Ohio lawmakers again attempt o - Smart Energy Decisions

April 5, 2017

Ohio businesses band together against energy bill

Amid debate within the Ohio Legislature over a new bill aimed at rolling back renewable energy and energy efficiency standards, a group of major businesses and investors have called on lawmakers to vote against the bill. 

The group, organized by Ceres, say H.B. 114 would dismantle the state's renewable energy and energy efficiency standards and create prolonged uncertainty for the business and investor community. The House of Representatives passed the bill through in late March. 

The bill represents an attempt by a faction of the Ohio Legislature that supported a similar bill in late 2016 that would have made the standards, which had been frozen since 2014, optional. Many of the same businesses and investors opposed that bill and Gov. John Kasich vetoed it Dec. 27, 2016. 

The group of businesses and investors, according to Ceres, represent more than 30,000 employees and include Burton Snowboards, Clif Bar & Co., IKEA North America Services LLC, JLL, Nestlé and Trillium Asset Management.
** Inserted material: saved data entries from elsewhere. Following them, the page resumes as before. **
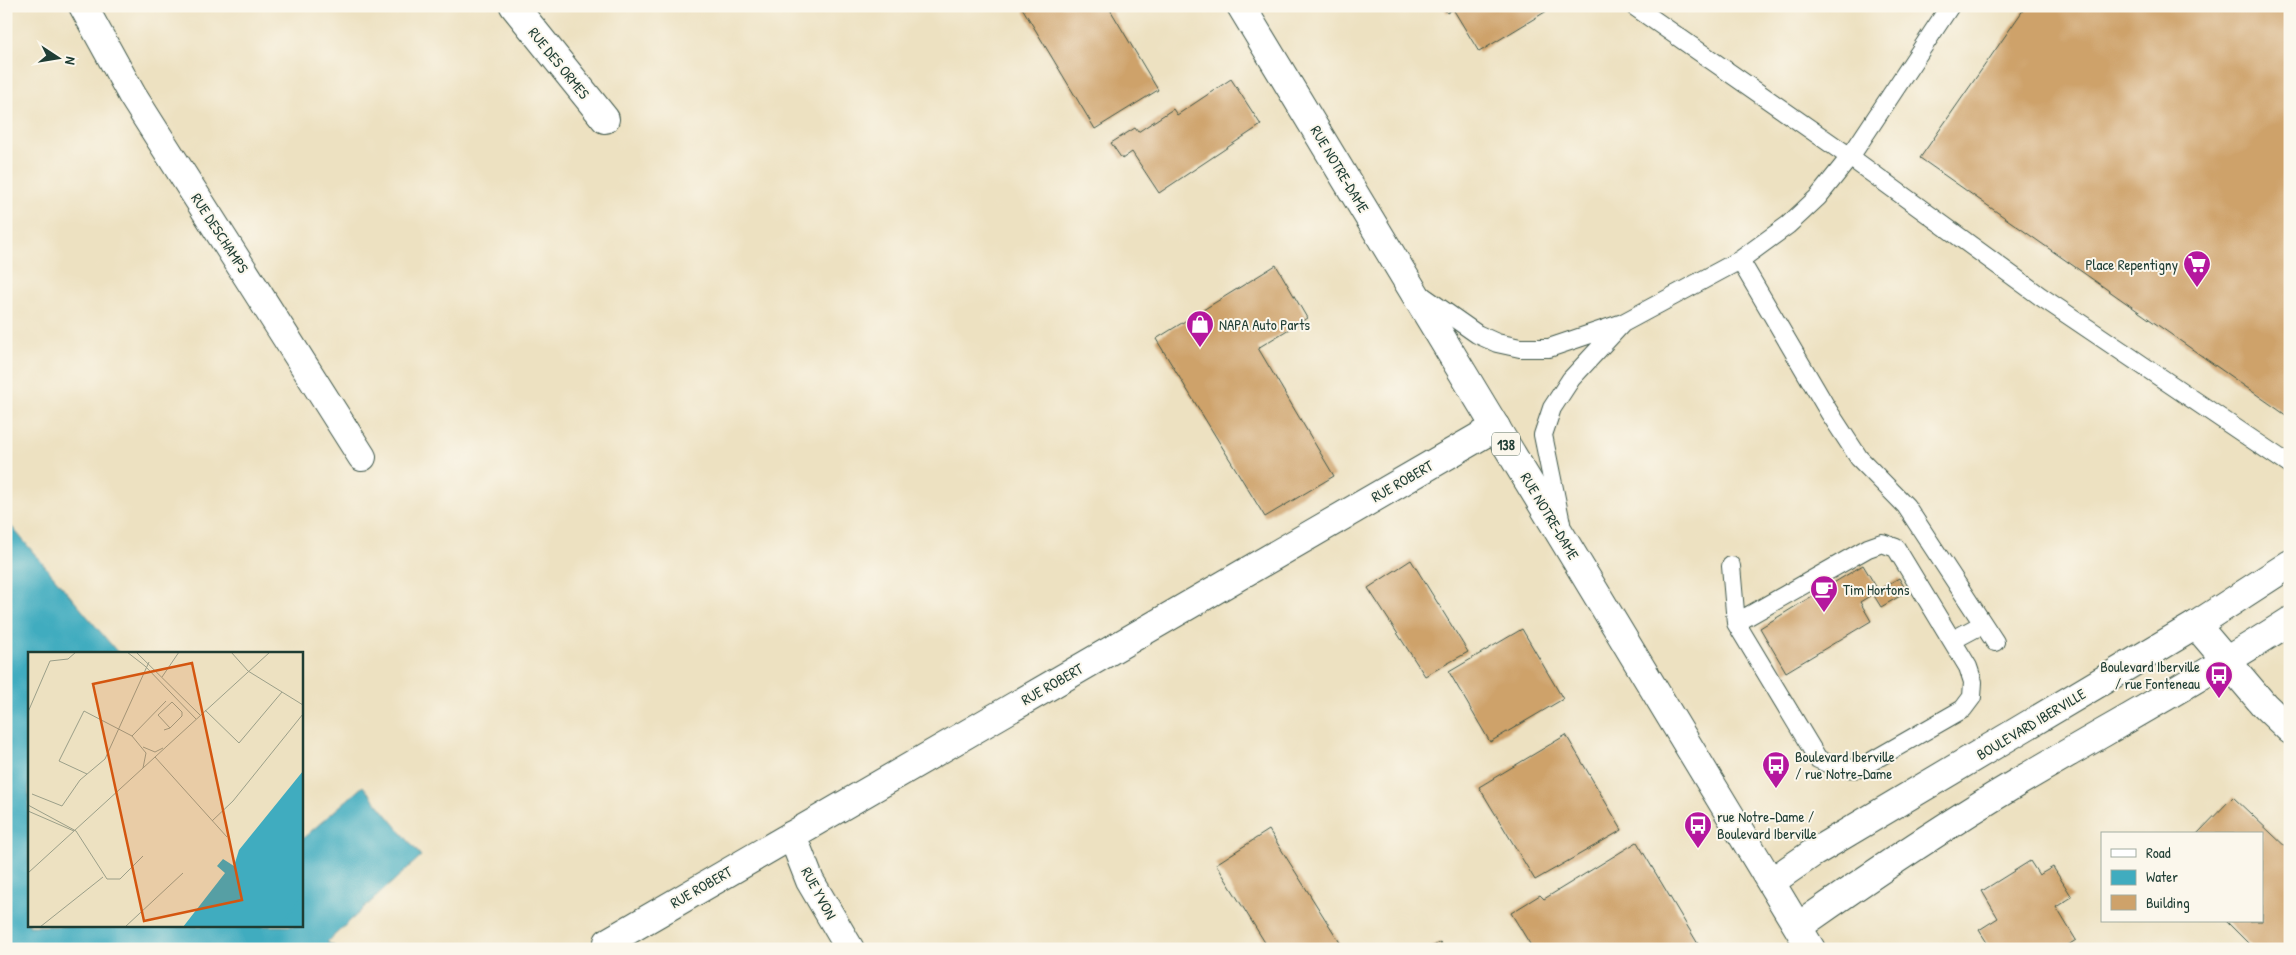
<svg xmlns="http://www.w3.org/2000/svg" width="2296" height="955" viewBox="0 0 2296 955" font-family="'Patrick Hand',sans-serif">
<rect width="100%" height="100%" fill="#fbf7ec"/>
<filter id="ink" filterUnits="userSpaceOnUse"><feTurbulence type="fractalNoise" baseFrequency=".02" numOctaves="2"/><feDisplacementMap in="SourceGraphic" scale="10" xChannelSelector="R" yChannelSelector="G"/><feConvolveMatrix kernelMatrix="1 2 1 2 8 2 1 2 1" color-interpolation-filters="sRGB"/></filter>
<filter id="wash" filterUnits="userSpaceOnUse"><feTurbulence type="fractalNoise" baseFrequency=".0096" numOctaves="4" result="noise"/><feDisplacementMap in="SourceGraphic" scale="20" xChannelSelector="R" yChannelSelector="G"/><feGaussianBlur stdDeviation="1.12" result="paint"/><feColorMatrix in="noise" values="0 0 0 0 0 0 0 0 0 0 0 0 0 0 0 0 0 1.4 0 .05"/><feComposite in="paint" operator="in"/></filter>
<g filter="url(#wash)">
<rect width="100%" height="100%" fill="#ede1c1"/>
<path fill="#40acbf" stroke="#30747a" d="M6,520L119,654H29V926H301V840L363,786L421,856L327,942L339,949H6Z"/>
<g id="blocks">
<path fill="#cea26a" d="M1021,6H1108L1158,90L1095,129Z
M1443,6H1555L1479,52L1453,9L1447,13Z
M2026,6H2290V418L1920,158Z
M1231,79L1261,125L1159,193L1132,152L1122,159L1111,143L1135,128L1138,132L1173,109L1177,115Z
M1276,265L1307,318L1258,348L1334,476L1265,517L1156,339Z
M1411,560L1468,652L1425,676L1368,588Z
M1863,565L1878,590L1899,578L1907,592L1881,607L1873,594L1860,602L1871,621L1786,672L1760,628Z
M1522,629L1563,699L1490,742L1449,672Z
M1566,735L1622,830L1535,880L1479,787Z
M2233,797L2290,851V949H2254L2226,921H2262V834H2197Z
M1269,830L1344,949H1269L1216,864Z
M1637,842L1701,949H1533L1511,913L1540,895L1544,899Z
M2030,861L2039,875L2053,867L2072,897L2056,907L2076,940L2062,949H1991L1979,930L1998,918L1982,891Z
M1440,942L1444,949H1429Z"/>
</g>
</g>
<g filter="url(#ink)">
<use href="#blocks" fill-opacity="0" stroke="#3e5649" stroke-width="1"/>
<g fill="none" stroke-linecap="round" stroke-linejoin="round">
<g stroke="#3e5649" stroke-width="20">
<path id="service" d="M1634,6L1850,157L2040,296L2290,465
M1740,260L1829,412L1859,458L1906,506L1995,642
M1420,294L1477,334L1497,343L1520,348H1549L1623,323L1740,260L1788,225L1801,213L1818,197L1850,157L1950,6
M1561,523L1543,435L1552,408L1571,379L1621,325
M1731,566L1736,623L1818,759C1833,766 1843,770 1860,768L1963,709L1972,697L1973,682L1968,667L1896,548L1882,543L1868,548L1736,623
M1953,640L1983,624"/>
</g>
<g stroke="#3e5649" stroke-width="30">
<path id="minor" d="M83,6L132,95L362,457
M514,6L605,119
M2196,625L2264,705L2290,730
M792,835L810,881L850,949
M608,942L1496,427"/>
</g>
<g stroke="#3e5649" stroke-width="30">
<path id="tertiary" d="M1771,882L1813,853L2196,625L2290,564
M1799,926C1870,876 1944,826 2020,781C2110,728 2202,678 2290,621"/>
</g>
<g stroke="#3e5649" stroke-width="30">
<path id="primary" d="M1241,6L1811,949"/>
</g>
<use href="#service" stroke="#fff" stroke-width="18"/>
<use href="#minor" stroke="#fff" stroke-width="28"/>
<use href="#tertiary" stroke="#fff" stroke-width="28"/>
<use href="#primary" stroke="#fff" stroke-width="28"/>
</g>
</g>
<defs>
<g id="supermarket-pin" transform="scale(1.4375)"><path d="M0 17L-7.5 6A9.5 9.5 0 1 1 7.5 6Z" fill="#b5179e" stroke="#fbf7ec"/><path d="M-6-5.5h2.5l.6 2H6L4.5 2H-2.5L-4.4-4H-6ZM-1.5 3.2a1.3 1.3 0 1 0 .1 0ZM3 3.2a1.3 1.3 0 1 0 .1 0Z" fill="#fff"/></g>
<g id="shop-pin" transform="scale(1.4375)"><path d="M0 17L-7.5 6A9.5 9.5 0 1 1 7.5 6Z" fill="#b5179e" stroke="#fbf7ec"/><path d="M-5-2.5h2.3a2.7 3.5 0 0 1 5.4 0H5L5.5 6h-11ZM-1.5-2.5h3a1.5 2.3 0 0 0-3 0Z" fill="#fff"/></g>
<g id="cafe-pin" transform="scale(1.4375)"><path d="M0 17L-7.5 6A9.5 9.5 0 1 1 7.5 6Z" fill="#b5179e" stroke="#fbf7ec"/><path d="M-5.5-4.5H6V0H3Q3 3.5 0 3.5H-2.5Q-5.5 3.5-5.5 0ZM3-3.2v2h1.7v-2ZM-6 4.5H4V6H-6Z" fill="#fff"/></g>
<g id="bus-pin" transform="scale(1.4375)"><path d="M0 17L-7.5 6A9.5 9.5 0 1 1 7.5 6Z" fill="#b5179e" stroke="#fbf7ec"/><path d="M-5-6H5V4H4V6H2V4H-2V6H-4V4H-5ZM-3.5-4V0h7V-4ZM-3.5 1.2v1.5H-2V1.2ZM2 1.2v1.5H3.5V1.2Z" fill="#fff"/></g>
</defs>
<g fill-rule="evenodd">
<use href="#supermarket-pin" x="2197" y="264"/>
<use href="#shop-pin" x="1200" y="324"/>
<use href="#cafe-pin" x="1824" y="589"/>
<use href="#bus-pin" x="2219" y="675"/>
<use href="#bus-pin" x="1776" y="765"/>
<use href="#bus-pin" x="1698" y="825"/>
</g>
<g text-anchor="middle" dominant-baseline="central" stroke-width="4" stroke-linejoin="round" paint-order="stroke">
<rect fill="#fbf7ec" stroke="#61756b" stroke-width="1" x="1492" y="432.5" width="28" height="23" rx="4"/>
<g font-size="14" font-weight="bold" fill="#1f3d34">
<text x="1506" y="444">138</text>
</g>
<g font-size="15" fill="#1f3d34" stroke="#fbf7ec">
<text transform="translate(559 63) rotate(51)">RUE DES ORMES</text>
<text transform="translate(1340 169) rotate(59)">RUE NOTRE-DAME</text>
<text transform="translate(220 233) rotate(57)">RUE DESCHAMPS</text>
<text transform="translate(1402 481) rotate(-30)">RUE ROBERT</text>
<text transform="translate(1550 516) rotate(59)">RUE NOTRE-DAME</text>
<text transform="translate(1052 684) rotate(-30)">RUE ROBERT</text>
<text transform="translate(2031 724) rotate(-31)">BOULEVARD IBERVILLE</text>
<text transform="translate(701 887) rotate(-30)">RUE ROBERT</text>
<text transform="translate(819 893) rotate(62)">RUE YVON</text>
</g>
<g font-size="15" fill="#1f3d34" stroke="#fbf7ec" text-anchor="start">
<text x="2178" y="264" text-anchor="end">Place Repentigny</text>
<text x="1219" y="324">NAPA Auto Parts</text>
<text x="1843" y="589">Tim Hortons</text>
<text x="2200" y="666" text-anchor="end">Boulevard Iberville<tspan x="2200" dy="17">/ rue Fonteneau</tspan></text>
<text x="1795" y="756">Boulevard Iberville<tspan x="1795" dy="17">/ rue Notre-Dame</tspan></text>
<text x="1717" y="816">rue Notre-Dame /<tspan x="1717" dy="17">Boulevard Iberville</tspan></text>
</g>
</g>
<g transform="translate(28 652)">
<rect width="275" height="275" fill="#ede1c1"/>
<path d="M275,119V275H155L197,221L189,214L195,207L206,214L211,198Z" fill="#40acbf"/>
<path fill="none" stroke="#40acbf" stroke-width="2.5" d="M251,275L275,244"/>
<path fill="none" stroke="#9b9f89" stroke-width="1" d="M99,0L117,14L168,67M108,0L172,63M203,0L220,19L275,53M134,25L151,0M177,58L211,91L254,40M0,60L22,9L40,7L48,0M136,78L142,76L154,64V60L144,50L130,63L142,76M104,84L138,49M115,95L127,100L135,96M127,105L199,185M59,122L31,109L56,59L104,84L118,101L115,116M4,142L34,154L52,128L77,107L121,10M0,153L48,179L79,227H92L115,204M0,159L46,179M184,169L205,149L275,62M0,221L242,0M12,275L75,225M97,275L155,221"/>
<path fill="#d45610" fill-opacity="0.15" stroke="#d45610" stroke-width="2.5" d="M164,11L214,248L116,269L65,32Z"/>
<rect width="275" height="275" fill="none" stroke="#1f3d34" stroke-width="2.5"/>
</g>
<rect width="2296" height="955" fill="none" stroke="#fbf7ec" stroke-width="25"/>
<rect x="2101" y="832" width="162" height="90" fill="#fbf7ec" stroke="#a3ada2"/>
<rect x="2111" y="849" width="25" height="8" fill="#ffffff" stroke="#a3ada2"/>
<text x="2146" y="858" font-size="15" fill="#1f3d34">Road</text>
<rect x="2111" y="870" width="25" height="15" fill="#40acbf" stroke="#a3ada2"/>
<text x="2146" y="882" font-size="15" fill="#1f3d34">Water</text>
<rect x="2111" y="895" width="25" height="15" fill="#cea26a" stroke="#a3ada2"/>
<text x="2146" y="908" font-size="15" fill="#1f3d34">Building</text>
<g transform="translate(58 58) rotate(102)" stroke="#fbf7ec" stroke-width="4" paint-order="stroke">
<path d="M0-4L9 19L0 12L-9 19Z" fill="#1f3d34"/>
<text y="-8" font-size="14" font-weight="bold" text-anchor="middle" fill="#1f3d34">N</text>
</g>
</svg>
In a letter to state lawmakers, the group stressed the importance of clean energy standards to help businesses cut energy costs, avoid the volatility of fossil fuel prices, and stay competitive. 

"We recognize the significant economic opportunity presented by renewable energy and energy efficiency standards and urge you to vote against this legislation and protect Ohio’s clean energy economy,” the letter reads.

In addition, a group of Ohio manufacturers and trade associations opposed provisions that would undermine Ohio’s Energy Efficiency Standard and programs that eliminate energy waste, Ceres said in a March 30 statement. The group included Whirlpool Corp., Dow, Schneider Electric, Ingersoll Rand, the National Electrical Manufacturers Association, among others. 

Ceres said H.B. 114 would allow utilities to scale back their energy efficiency programs, depriving not only their customers, but all Ohioans, of valuable cost savings. According to the sustainability nonprofit, it would also allow utilities to charge customers for energy savings generated in the past that provide no additional value to the customer in the present.